◆ **RECORD SET**:
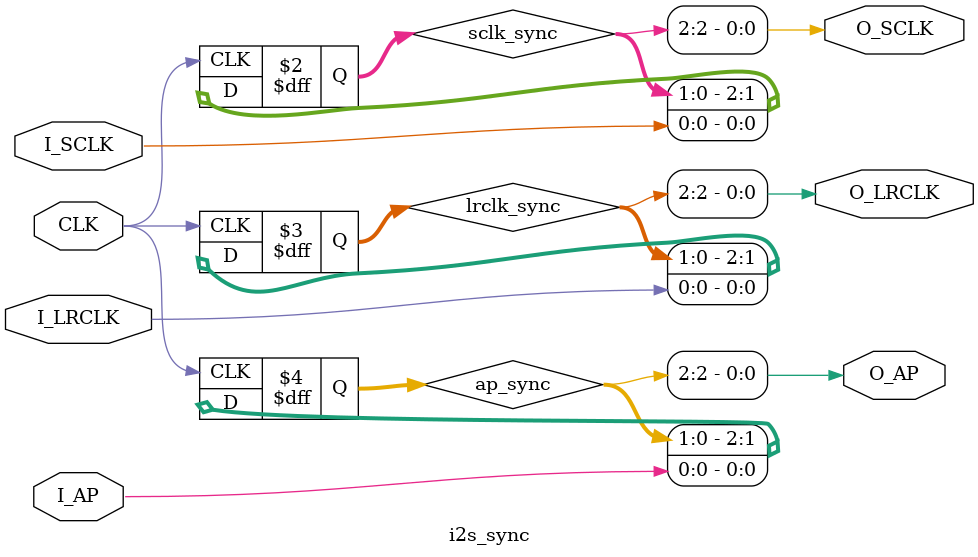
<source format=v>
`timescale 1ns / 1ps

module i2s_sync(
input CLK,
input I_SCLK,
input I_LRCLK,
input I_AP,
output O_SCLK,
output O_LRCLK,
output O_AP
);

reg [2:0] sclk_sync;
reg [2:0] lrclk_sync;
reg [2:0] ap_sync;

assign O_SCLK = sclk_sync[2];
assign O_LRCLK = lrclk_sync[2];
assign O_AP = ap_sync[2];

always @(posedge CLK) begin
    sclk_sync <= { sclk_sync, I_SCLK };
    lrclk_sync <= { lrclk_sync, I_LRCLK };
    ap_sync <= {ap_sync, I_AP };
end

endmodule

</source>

◆ **WORK TO BE COMPLETED**:
Could the data above be copied out exactly, with no pictures kept?

◆ **REPLY TO THE TASK**:
<source format=v>
`timescale 1ns / 1ps

module i2s_sync(
input CLK,
input I_SCLK,
input I_LRCLK,
input I_AP,
output O_SCLK,
output O_LRCLK,
output O_AP
);

reg [2:0] sclk_sync;
reg [2:0] lrclk_sync;
reg [2:0] ap_sync;

assign O_SCLK = sclk_sync[2];
assign O_LRCLK = lrclk_sync[2];
assign O_AP = ap_sync[2];

always @(posedge CLK) begin
    sclk_sync <= { sclk_sync, I_SCLK };
    lrclk_sync <= { lrclk_sync, I_LRCLK };
    ap_sync <= {ap_sync, I_AP };
end

endmodule

</source>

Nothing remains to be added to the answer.